The judge considered striking him off but decided that would be a ''disproportionate response to the failings of a poorly trained, muddled, overworked and depressed practitioner''.
While grateful to remain part of the profession, Mr Claver initially took aim at the NZLS' claims it cared about the wellbeing of practitioners.
''What a load of bollocks,'' he said.
Since making that comment though, Mr Claver told the Otago Daily Times he had spoken to someone at the top end of the Law Society who had informed him about a new initiative.
A spokesman confirmed it was ''accelerating the trialling of a new free and confidential counselling service that will be available to all lawyers''.
NZLS was in the process of finalising the contract with the chosen provider, he said.
Mr Claver wanted to publicly apologise for his response.
''I was angry but I'm concerned I did blame them for something they are trying to fix,'' he said.
He stood by his other comments which included that many who were part of the NZLS were only ''interested in getting their arse on the High Court bench''.
In Judge Clarkson's written judgement on Mr Claver's case, she highlighted the slew of errors he made, most of which stemmed from the lawyer taking on too much work in a bid to repay a crippling bank debt.
On regular occasions in 2015 and 2016 Mr Claver failed to appear in court to represent his clients.

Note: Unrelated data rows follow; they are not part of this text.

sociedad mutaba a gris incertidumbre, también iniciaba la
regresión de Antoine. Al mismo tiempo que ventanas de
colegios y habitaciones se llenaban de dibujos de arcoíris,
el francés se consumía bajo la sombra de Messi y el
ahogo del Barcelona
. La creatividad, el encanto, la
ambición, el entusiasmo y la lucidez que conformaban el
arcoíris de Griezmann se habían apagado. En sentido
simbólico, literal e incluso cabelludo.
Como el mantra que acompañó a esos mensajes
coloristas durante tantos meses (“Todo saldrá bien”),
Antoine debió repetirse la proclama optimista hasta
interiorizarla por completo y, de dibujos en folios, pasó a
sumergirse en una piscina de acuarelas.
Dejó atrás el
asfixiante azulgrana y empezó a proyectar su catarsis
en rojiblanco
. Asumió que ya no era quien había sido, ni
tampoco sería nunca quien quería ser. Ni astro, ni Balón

After one such occasion, he made the blunder of writing an apology letter directly to Judge Bernadette Farnan, addressed to the Invercargill District Court, which was a significant protocol breach.
The same judge also blasted the quality of Mr Claver's written submissions as ''woefully inadequate''.
Despite the setback, he was determined to use the enforced hiatus to refine his legal skills.
Mr Claver said he had come up with a flow chart to guide practising criminal lawyers, which had taken the interest of a software company.
While it was in the embryonic phase, he was ''really excited'' about working on the project.